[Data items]
==*==
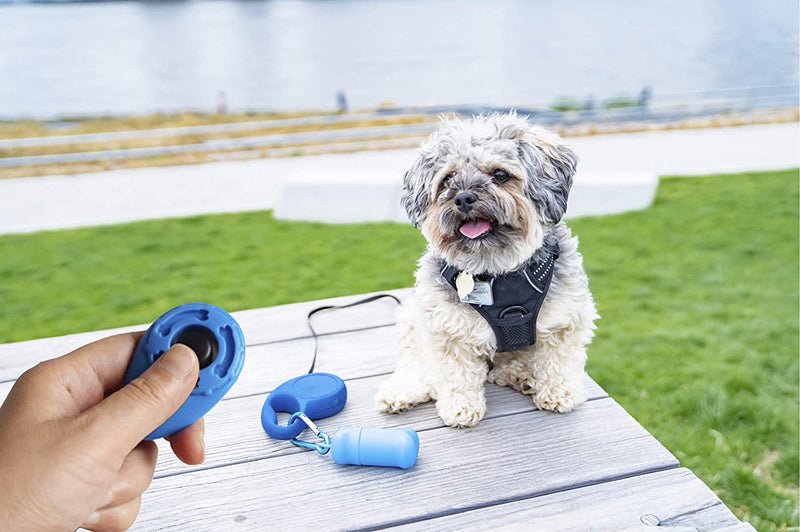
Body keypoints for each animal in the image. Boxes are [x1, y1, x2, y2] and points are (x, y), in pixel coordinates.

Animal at [374, 112, 592, 428]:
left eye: (500, 175)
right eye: (448, 179)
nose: (464, 198)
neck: (497, 270)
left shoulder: (566, 319)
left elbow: (559, 360)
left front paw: (559, 392)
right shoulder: (445, 328)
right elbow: (456, 373)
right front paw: (460, 407)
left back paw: (521, 375)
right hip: (412, 317)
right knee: (416, 360)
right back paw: (402, 391)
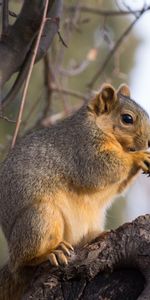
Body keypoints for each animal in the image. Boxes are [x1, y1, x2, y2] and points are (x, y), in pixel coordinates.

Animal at [0, 82, 149, 300]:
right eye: (127, 118)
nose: (147, 142)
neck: (97, 125)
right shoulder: (82, 148)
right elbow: (99, 169)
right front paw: (138, 157)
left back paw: (98, 236)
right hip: (40, 218)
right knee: (25, 261)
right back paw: (49, 253)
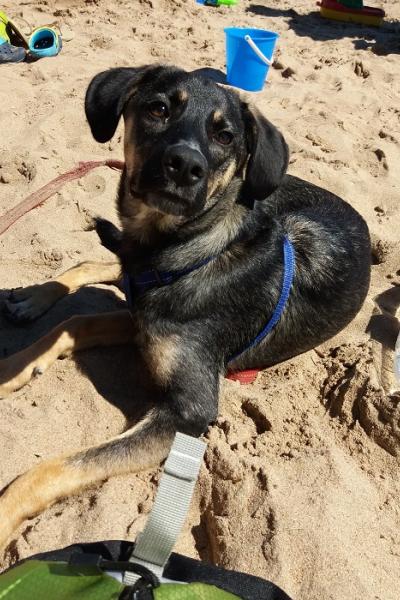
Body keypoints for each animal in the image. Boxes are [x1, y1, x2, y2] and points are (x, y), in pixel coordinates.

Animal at [0, 65, 371, 549]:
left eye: (226, 136)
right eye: (158, 108)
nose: (185, 165)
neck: (190, 249)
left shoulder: (188, 409)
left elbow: (54, 466)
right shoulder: (143, 318)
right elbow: (78, 320)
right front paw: (14, 365)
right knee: (103, 263)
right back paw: (35, 297)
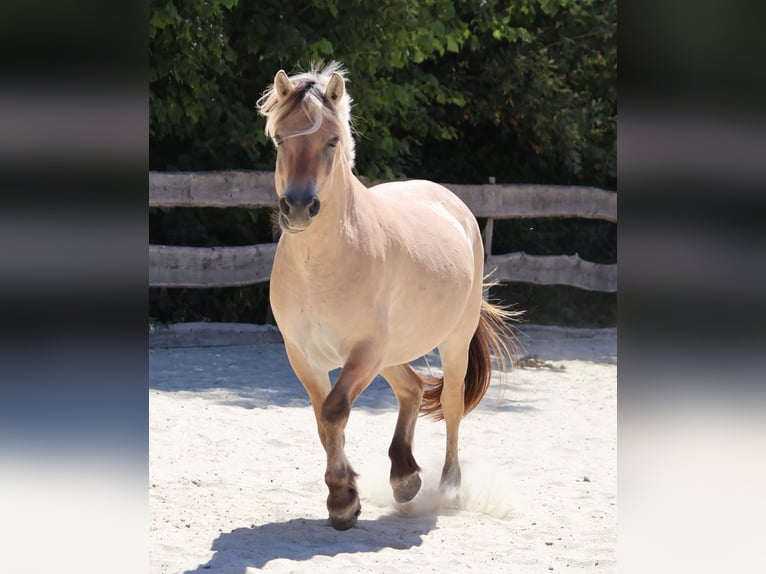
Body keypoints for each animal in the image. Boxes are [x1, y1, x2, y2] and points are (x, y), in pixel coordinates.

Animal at [257, 62, 516, 530]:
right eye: (280, 138)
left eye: (332, 140)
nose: (299, 207)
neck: (320, 265)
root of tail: (453, 204)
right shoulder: (303, 355)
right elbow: (323, 420)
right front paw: (346, 495)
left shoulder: (363, 351)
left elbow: (335, 411)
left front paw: (343, 501)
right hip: (392, 353)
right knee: (412, 388)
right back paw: (404, 477)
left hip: (449, 342)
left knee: (450, 403)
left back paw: (447, 486)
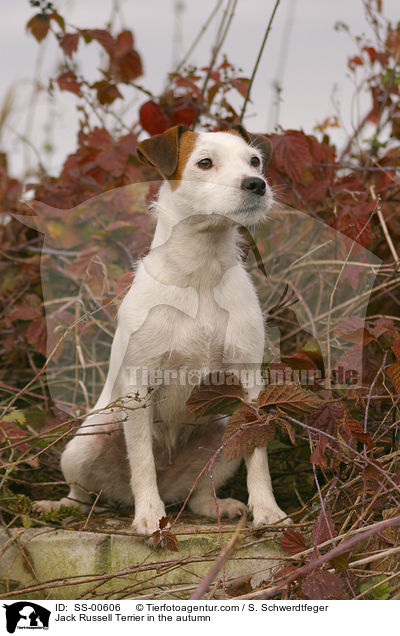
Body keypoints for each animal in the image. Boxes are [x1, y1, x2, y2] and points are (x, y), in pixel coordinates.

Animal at [34, 124, 290, 532]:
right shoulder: (139, 387)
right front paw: (150, 516)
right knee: (83, 491)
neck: (200, 275)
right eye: (205, 162)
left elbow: (258, 456)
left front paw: (267, 510)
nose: (257, 184)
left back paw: (214, 505)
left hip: (221, 437)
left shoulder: (248, 382)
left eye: (254, 161)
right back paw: (65, 505)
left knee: (200, 487)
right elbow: (142, 461)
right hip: (83, 445)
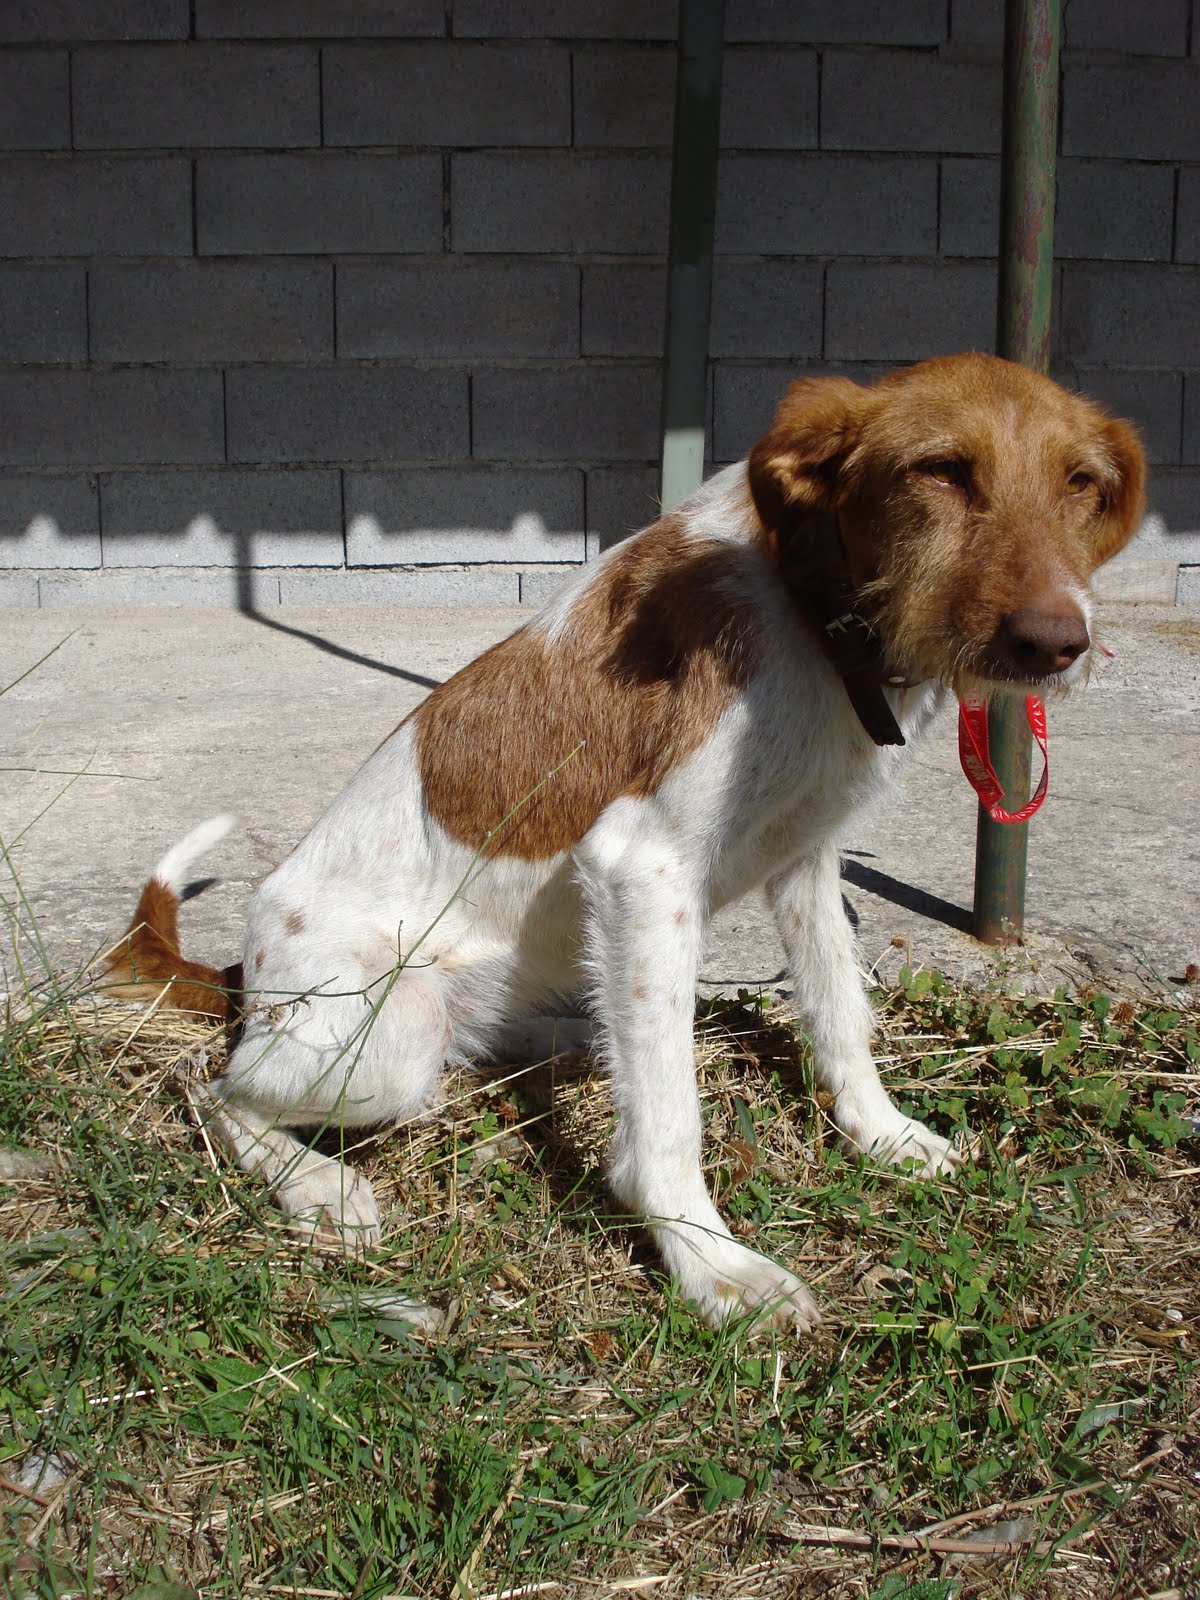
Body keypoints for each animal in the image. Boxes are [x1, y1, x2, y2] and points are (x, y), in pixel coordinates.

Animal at [106, 353, 1145, 1333]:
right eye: (940, 470)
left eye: (1080, 482)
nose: (1056, 642)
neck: (812, 600)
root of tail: (244, 982)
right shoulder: (643, 868)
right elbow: (669, 1122)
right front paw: (713, 1266)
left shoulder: (805, 860)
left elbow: (838, 1009)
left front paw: (881, 1133)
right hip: (382, 1042)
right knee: (215, 1091)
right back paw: (320, 1183)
==*==
▶ **Instructions to follow**
Using the records above, write out exactly the lines from the one containing "right shoulder: (643, 868)" through the last, and add nothing.

▶ **Exercise answer**
right shoulder: (643, 868)
right elbow: (669, 1122)
right front paw: (713, 1266)
left shoulder: (805, 860)
left elbow: (838, 1009)
left front paw: (881, 1133)
right hip: (382, 1042)
right knee: (215, 1091)
right back paw: (320, 1183)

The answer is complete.